§ **Exercise objective**:
Convert the material from the line with "Establish the front" to the line with "Answer: on the first runner's own right", both lines included, into a numbered list, omitting any blank lines.

(Scene geometry reasoning data)
>>>

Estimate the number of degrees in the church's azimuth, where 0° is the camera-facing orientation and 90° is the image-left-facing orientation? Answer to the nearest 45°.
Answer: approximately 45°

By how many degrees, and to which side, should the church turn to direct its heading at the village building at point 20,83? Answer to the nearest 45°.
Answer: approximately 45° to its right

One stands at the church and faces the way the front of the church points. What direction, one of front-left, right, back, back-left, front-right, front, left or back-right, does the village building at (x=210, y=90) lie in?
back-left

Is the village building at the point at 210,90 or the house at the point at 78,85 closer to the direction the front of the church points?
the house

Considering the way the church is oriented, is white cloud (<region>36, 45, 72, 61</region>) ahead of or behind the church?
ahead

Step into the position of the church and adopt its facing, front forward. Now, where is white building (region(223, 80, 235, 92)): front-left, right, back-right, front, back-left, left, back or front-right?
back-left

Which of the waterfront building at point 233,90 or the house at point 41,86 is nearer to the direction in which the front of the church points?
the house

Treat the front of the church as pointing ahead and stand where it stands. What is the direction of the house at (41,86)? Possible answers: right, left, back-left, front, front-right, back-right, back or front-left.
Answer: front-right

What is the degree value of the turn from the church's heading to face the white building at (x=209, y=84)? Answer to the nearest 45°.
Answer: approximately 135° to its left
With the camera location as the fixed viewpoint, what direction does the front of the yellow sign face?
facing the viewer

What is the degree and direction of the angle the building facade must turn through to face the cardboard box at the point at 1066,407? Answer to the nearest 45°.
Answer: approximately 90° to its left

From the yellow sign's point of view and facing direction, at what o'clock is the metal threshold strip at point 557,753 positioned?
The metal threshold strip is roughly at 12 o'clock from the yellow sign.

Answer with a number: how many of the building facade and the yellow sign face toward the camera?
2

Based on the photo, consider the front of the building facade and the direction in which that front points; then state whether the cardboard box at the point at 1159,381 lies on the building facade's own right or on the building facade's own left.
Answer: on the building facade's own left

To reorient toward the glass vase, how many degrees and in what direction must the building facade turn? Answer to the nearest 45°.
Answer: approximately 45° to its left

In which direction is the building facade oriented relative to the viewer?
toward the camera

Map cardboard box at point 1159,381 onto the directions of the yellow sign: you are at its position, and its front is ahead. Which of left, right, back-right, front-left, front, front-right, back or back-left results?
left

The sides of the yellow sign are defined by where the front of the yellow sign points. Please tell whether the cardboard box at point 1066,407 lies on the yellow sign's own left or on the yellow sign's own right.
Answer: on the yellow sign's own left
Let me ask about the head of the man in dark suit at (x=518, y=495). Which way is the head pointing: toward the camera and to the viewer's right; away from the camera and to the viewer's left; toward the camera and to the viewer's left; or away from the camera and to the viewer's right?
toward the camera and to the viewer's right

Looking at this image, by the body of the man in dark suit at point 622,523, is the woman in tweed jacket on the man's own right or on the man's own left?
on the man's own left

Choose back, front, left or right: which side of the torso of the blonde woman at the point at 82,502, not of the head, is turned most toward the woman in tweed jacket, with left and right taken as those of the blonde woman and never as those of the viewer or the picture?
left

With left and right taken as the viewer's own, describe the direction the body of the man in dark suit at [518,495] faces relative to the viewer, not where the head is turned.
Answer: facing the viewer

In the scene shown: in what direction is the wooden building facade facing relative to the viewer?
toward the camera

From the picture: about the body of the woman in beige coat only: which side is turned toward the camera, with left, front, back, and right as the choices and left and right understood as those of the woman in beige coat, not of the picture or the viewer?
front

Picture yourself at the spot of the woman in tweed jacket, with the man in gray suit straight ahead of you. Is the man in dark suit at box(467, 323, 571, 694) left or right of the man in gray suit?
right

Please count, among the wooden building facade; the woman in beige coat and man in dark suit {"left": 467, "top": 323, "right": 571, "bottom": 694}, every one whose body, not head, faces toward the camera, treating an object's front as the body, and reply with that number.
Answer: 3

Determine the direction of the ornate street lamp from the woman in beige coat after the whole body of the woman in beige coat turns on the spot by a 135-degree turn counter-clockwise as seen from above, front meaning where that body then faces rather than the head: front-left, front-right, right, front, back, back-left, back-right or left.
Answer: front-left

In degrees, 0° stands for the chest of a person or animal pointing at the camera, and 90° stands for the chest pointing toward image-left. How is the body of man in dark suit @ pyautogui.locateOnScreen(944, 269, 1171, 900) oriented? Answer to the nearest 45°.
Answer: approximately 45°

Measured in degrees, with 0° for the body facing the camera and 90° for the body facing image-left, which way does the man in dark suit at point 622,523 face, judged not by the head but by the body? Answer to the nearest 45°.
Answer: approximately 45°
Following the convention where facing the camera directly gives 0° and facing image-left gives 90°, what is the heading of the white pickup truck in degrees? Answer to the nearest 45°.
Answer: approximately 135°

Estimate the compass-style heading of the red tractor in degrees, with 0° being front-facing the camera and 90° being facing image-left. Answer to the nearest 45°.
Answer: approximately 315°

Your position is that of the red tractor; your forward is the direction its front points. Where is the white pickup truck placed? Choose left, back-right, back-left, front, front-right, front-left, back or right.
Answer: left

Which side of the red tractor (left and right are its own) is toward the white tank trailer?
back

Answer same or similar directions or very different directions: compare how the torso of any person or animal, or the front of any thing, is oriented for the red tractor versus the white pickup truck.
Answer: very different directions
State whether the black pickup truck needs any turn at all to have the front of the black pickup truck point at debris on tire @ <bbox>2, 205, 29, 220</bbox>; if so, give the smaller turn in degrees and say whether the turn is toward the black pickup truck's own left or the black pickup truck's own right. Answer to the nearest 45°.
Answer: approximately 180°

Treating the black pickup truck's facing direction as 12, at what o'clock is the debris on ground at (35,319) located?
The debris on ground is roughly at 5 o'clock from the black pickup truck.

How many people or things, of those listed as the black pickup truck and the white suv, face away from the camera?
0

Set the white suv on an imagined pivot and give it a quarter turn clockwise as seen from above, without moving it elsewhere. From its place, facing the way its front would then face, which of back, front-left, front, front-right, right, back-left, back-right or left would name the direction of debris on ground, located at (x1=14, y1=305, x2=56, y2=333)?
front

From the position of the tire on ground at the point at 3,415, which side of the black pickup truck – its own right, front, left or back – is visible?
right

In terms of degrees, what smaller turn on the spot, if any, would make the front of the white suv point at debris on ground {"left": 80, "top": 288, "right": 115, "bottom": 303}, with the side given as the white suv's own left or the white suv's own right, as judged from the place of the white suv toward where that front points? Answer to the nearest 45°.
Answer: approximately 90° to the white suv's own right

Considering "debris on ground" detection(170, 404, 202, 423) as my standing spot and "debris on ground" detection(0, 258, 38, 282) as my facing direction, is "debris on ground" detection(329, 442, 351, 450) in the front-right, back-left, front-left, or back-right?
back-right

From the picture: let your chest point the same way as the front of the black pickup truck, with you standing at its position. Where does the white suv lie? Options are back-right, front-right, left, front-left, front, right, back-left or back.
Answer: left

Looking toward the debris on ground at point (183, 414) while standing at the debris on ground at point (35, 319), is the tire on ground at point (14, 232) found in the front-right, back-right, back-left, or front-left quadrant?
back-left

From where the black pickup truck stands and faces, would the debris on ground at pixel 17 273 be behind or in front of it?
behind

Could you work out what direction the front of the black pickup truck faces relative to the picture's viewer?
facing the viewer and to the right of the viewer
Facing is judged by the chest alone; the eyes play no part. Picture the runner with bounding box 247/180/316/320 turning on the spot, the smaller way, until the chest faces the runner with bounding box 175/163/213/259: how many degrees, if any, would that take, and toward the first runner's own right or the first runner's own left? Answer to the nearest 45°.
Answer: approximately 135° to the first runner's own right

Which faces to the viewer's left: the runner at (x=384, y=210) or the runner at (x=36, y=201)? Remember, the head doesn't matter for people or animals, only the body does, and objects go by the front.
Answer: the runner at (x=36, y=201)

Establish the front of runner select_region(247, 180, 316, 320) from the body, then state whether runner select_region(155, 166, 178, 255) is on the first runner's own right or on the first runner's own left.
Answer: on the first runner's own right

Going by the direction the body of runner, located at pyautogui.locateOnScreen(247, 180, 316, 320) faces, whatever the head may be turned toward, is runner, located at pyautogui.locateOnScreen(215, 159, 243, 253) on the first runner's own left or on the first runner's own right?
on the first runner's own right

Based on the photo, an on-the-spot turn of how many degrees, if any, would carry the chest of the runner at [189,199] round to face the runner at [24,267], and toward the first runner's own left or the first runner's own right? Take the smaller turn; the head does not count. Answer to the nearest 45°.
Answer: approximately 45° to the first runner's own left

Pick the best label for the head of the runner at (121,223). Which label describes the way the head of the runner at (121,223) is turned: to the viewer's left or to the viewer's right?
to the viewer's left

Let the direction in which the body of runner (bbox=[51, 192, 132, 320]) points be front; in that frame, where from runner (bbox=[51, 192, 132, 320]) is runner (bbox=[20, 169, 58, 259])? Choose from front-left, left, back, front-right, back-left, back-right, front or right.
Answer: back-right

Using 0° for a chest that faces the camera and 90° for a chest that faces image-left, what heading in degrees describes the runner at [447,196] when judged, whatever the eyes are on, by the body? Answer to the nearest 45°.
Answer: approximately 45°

<<<

§ **Solution to the problem**:
1. Establish the front of runner select_region(247, 180, 316, 320) from the body, then state whether runner select_region(155, 166, 178, 255) is on the first runner's own right or on the first runner's own left.
2. Answer: on the first runner's own right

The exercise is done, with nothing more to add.